* **Requirement**
Would you set down the data below exactly as shown?

BEGIN Information

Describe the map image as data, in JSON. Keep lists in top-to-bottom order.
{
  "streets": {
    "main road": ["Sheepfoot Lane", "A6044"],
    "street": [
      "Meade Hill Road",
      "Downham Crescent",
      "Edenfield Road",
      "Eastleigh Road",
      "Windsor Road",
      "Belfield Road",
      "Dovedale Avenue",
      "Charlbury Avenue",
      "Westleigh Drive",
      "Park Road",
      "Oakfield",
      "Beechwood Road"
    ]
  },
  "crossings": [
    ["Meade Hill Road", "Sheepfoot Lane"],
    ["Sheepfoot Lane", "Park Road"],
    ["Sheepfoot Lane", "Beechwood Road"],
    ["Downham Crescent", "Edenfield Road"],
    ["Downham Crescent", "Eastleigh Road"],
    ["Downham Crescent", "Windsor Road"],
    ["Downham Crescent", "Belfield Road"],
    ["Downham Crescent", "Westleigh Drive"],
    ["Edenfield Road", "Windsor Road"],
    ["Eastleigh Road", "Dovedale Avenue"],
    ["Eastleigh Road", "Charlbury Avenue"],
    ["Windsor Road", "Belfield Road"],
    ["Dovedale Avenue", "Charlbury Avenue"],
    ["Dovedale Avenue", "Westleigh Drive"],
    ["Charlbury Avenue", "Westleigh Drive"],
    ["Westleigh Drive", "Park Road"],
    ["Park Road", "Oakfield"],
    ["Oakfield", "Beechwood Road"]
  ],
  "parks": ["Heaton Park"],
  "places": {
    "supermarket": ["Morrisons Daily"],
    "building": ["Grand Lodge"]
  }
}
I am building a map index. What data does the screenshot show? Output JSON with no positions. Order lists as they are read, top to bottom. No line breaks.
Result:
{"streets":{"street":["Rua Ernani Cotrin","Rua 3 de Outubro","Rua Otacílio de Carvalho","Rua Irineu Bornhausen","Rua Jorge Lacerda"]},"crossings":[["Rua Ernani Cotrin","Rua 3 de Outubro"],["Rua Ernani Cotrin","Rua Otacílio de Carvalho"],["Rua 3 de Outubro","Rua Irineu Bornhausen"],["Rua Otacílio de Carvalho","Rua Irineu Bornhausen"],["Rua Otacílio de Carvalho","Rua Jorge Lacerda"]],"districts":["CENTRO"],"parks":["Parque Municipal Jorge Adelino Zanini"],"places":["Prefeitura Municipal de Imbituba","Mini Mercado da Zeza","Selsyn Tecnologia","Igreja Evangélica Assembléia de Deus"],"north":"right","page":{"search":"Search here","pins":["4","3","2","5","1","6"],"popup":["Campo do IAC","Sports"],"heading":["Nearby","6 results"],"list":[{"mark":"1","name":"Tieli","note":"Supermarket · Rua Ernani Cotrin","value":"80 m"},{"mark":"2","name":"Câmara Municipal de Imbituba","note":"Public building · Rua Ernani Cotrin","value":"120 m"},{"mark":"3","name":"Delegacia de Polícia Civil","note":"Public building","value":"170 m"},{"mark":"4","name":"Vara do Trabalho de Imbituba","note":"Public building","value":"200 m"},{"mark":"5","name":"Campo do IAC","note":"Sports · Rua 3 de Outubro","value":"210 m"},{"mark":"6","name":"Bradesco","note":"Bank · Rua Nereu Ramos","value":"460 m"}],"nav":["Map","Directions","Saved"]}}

END Information

* **Result**
Describe the map image as data, in JSON. Keep lists in top-to-bottom order.
{
  "streets": {
    "main road": ["Sheepfoot Lane", "A6044"],
    "street": [
      "Meade Hill Road",
      "Downham Crescent",
      "Edenfield Road",
      "Eastleigh Road",
      "Windsor Road",
      "Belfield Road",
      "Dovedale Avenue",
      "Charlbury Avenue",
      "Westleigh Drive",
      "Park Road",
      "Oakfield",
      "Beechwood Road"
    ]
  },
  "crossings": [
    ["Meade Hill Road", "Sheepfoot Lane"],
    ["Sheepfoot Lane", "Park Road"],
    ["Sheepfoot Lane", "Beechwood Road"],
    ["Downham Crescent", "Edenfield Road"],
    ["Downham Crescent", "Eastleigh Road"],
    ["Downham Crescent", "Windsor Road"],
    ["Downham Crescent", "Belfield Road"],
    ["Downham Crescent", "Westleigh Drive"],
    ["Edenfield Road", "Windsor Road"],
    ["Eastleigh Road", "Dovedale Avenue"],
    ["Eastleigh Road", "Charlbury Avenue"],
    ["Windsor Road", "Belfield Road"],
    ["Dovedale Avenue", "Charlbury Avenue"],
    ["Dovedale Avenue", "Westleigh Drive"],
    ["Charlbury Avenue", "Westleigh Drive"],
    ["Westleigh Drive", "Park Road"],
    ["Park Road", "Oakfield"],
    ["Oakfield", "Beechwood Road"]
  ],
  "parks": ["Heaton Park"],
  "places": {
    "supermarket": ["Morrisons Daily"],
    "building": ["Grand Lodge"]
  }
}
I am building a map index. What data does the screenshot show? Output JSON with no positions. Order lists as they are read, top to bottom. No line breaks.
Result:
{"streets":{"street":["Rua Ernani Cotrin","Rua 3 de Outubro","Rua Otacílio de Carvalho","Rua Irineu Bornhausen","Rua Jorge Lacerda"]},"crossings":[["Rua Ernani Cotrin","Rua 3 de Outubro"],["Rua Ernani Cotrin","Rua Otacílio de Carvalho"],["Rua 3 de Outubro","Rua Irineu Bornhausen"],["Rua Otacílio de Carvalho","Rua Irineu Bornhausen"],["Rua Otacílio de Carvalho","Rua Jorge Lacerda"]],"districts":["CENTRO"],"parks":["Parque Municipal Jorge Adelino Zanini"],"places":["Prefeitura Municipal de Imbituba","Mini Mercado da Zeza","Selsyn Tecnologia","Igreja Evangélica Assembléia de Deus"],"north":"right","page":{"search":"Search here","pins":["4","3","2","5","1","6"],"popup":["Campo do IAC","Sports"],"heading":["Nearby","6 results"],"list":[{"mark":"1","name":"Tieli","note":"Supermarket · Rua Ernani Cotrin","value":"80 m"},{"mark":"2","name":"Câmara Municipal de Imbituba","note":"Public building · Rua Ernani Cotrin","value":"120 m"},{"mark":"3","name":"Delegacia de Polícia Civil","note":"Public building","value":"170 m"},{"mark":"4","name":"Vara do Trabalho de Imbituba","note":"Public building","value":"200 m"},{"mark":"5","name":"Campo do IAC","note":"Sports · Rua 3 de Outubro","value":"210 m"},{"mark":"6","name":"Bradesco","note":"Bank · Rua Nereu Ramos","value":"460 m"}],"nav":["Map","Directions","Saved"]}}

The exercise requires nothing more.